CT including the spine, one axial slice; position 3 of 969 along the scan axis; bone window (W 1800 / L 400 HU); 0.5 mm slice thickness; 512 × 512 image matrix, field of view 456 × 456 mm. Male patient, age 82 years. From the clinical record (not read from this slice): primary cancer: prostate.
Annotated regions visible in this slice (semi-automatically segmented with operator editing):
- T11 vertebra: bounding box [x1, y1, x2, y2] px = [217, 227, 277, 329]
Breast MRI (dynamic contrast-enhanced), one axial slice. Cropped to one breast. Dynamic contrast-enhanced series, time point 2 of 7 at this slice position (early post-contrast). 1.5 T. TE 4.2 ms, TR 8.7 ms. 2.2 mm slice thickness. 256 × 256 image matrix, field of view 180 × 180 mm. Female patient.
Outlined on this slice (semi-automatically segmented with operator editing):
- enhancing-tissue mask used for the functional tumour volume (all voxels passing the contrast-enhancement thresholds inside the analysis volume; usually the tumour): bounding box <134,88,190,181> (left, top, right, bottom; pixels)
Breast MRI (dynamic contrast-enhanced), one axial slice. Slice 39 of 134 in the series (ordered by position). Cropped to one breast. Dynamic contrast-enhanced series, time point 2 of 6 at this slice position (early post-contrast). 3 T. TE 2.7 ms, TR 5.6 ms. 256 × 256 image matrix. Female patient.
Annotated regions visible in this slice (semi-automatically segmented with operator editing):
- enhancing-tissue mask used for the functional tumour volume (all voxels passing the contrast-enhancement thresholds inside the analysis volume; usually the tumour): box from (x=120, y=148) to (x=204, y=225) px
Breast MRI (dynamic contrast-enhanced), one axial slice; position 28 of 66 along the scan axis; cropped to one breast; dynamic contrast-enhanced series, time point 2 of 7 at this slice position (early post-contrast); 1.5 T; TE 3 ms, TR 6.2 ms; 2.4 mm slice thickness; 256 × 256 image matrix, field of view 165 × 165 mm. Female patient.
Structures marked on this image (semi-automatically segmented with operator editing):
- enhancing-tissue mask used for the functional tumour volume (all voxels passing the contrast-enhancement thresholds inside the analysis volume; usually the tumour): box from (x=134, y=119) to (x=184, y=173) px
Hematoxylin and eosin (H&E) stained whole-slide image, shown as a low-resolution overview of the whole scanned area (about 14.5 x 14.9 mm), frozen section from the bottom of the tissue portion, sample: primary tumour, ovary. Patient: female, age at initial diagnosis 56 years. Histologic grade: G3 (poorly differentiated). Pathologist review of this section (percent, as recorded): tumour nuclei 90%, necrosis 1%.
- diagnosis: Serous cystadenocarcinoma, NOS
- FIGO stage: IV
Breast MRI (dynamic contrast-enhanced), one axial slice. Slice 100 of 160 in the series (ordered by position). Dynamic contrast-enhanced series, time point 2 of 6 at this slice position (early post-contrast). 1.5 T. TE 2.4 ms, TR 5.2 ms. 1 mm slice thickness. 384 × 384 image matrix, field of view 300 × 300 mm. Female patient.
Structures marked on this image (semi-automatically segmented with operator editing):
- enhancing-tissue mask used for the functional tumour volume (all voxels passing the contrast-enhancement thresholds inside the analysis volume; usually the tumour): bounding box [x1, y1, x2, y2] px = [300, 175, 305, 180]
---*---
*The problem*. An exact copy of all the entries above is what is needed.

*Answer area*.
CT including the spine, one axial slice; position 3 of 969 along the scan axis; bone window (W 1800 / L 400 HU); 0.5 mm slice thickness; 512 × 512 image matrix, field of view 456 × 456 mm. Male patient, age 82 years. From the clinical record (not read from this slice): primary cancer: prostate.
Annotated regions visible in this slice (semi-automatically segmented with operator editing):
- T11 vertebra: bounding box [x1, y1, x2, y2] px = [217, 227, 277, 329]
Breast MRI (dynamic contrast-enhanced), one axial slice. Cropped to one breast. Dynamic contrast-enhanced series, time point 2 of 7 at this slice position (early post-contrast). 1.5 T. TE 4.2 ms, TR 8.7 ms. 2.2 mm slice thickness. 256 × 256 image matrix, field of view 180 × 180 mm. Female patient.
Outlined on this slice (semi-automatically segmented with operator editing):
- enhancing-tissue mask used for the functional tumour volume (all voxels passing the contrast-enhancement thresholds inside the analysis volume; usually the tumour): bounding box <134,88,190,181> (left, top, right, bottom; pixels)
Breast MRI (dynamic contrast-enhanced), one axial slice. Slice 39 of 134 in the series (ordered by position). Cropped to one breast. Dynamic contrast-enhanced series, time point 2 of 6 at this slice position (early post-contrast). 3 T. TE 2.7 ms, TR 5.6 ms. 256 × 256 image matrix. Female patient.
Annotated regions visible in this slice (semi-automatically segmented with operator editing):
- enhancing-tissue mask used for the functional tumour volume (all voxels passing the contrast-enhancement thresholds inside the analysis volume; usually the tumour): box from (x=120, y=148) to (x=204, y=225) px
Breast MRI (dynamic contrast-enhanced), one axial slice; position 28 of 66 along the scan axis; cropped to one breast; dynamic contrast-enhanced series, time point 2 of 7 at this slice position (early post-contrast); 1.5 T; TE 3 ms, TR 6.2 ms; 2.4 mm slice thickness; 256 × 256 image matrix, field of view 165 × 165 mm. Female patient.
Structures marked on this image (semi-automatically segmented with operator editing):
- enhancing-tissue mask used for the functional tumour volume (all voxels passing the contrast-enhancement thresholds inside the analysis volume; usually the tumour): box from (x=134, y=119) to (x=184, y=173) px
Hematoxylin and eosin (H&E) stained whole-slide image, shown as a low-resolution overview of the whole scanned area (about 14.5 x 14.9 mm), frozen section from the bottom of the tissue portion, sample: primary tumour, ovary. Patient: female, age at initial diagnosis 56 years. Histologic grade: G3 (poorly differentiated). Pathologist review of this section (percent, as recorded): tumour nuclei 90%, necrosis 1%.
- diagnosis: Serous cystadenocarcinoma, NOS
- FIGO stage: IV
Breast MRI (dynamic contrast-enhanced), one axial slice. Slice 100 of 160 in the series (ordered by position). Dynamic contrast-enhanced series, time point 2 of 6 at this slice position (early post-contrast). 1.5 T. TE 2.4 ms, TR 5.2 ms. 1 mm slice thickness. 384 × 384 image matrix, field of view 300 × 300 mm. Female patient.
Structures marked on this image (semi-automatically segmented with operator editing):
- enhancing-tissue mask used for the functional tumour volume (all voxels passing the contrast-enhancement thresholds inside the analysis volume; usually the tumour): bounding box [x1, y1, x2, y2] px = [300, 175, 305, 180]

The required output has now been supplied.